Loki and Flowa arrive in the aftermath of the bloodbath perpetrated by Gamora on Earth. The Avengers and the Guardians of the Galaxy have been dispatched with ease by Gamora armed with the Infinity Stones. She is ready to slay Loki, but, in true Trickster God fashion, Loki Laufeyson talks his way out of death. Meanwhile, Gamora tames the universe by folding it in half, fusing all souls with another. Captain America and Doctor Strange, Iron Man and Thor, Spider-Man and Moon Knight, X-23 and Scarlet Witch, and others are fused together. Gamora goes to the Quarry of Creation and brings Flowa to record what happens.
If you were hoping for a reasonable explanation for the “Infinity Warps” in this comic, then I am sorry to say that Infinity Wars #3 will disappoint you greatly in that regard.
This entire issue is encapsulated by Loki trying to negotiate with Gamora while the latter fuses the universe with itself. It’s never really explained either.
The comic attempts to draw a parallel between the Infinity Warps and Thanos killing half the universe in Infinity Gauntlet, but—well, one is an act of mass genocide while the other is a bad mid-1990’s toy line. One raises the stakes while the other confuses and exasperates.
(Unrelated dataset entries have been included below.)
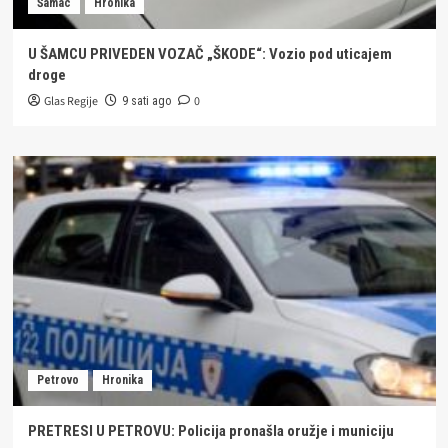
Šamac
Hronika
U ŠAMCU PRIVEDEN VOZAČ „ŠKODE“: Vozio pod uticajem
droge
Glas Regije
0
9 sati ago
Petrovo
Hronika
PRETRESI U PETROVU: Policija pronašla oružje i municiju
That’s the real problem with the Infinity Warps now being a part of the main Infinity Wars story: it’s really goofy and makes it difficult to take the story in any seriously. Tension evaporates, and you marvel at how bad the visual design for Weapon Hex and Soldier Supreme are. Admittedly, Iron Hammer and Aracknight look okay.
Mike Deodato Jr. continues to provide good art that feels like it comes with a Faustian cost. The paneling is still distracting and baffling. There are moments where body posture and facial expression make little sense for the scene they inhabit. That said, he’s still a great artist that brings some positives to the book. Frank Martin’s color art is dark and suits the story well enough.
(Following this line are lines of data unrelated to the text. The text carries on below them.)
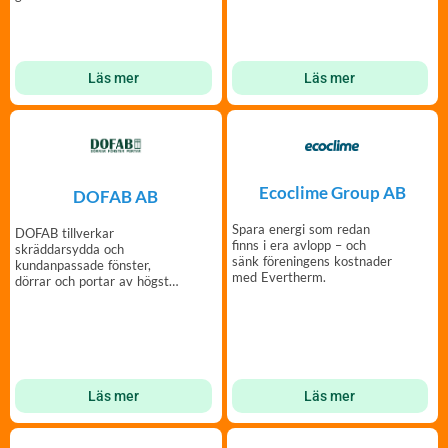
engagemang utvecklar din
brf.
Läs mer
Läs mer
Ecoclime Group AB
DOFAB AB
Spara energi som redan
DOFAB tillverkar
finns i era avlopp – och
skräddarsydda och
sänk föreningens kostnader
kundanpassade fönster,
med Evertherm.
dörrar och portar av högsta
kvalitet och i din design.
Läs mer
Läs mer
Infinity Wars #3 brings the story to a grinding halt to introduce the Infinity Warps and advertise the spin-off comics. For my money, I’m only interested in the Sleepwalker mini since it continues the story of Infinity Countdown: Darkhawk. As for this comic, I can’t recommend it. The story goes nowhere and introduces an idea that would really only work in its own separate miniseries or group of miniseries.
I’d be fine with the Infinity Warps as some sort of “What If” group of miniseries; setting them as one of the main ideas of Infinity Wars is a misstep.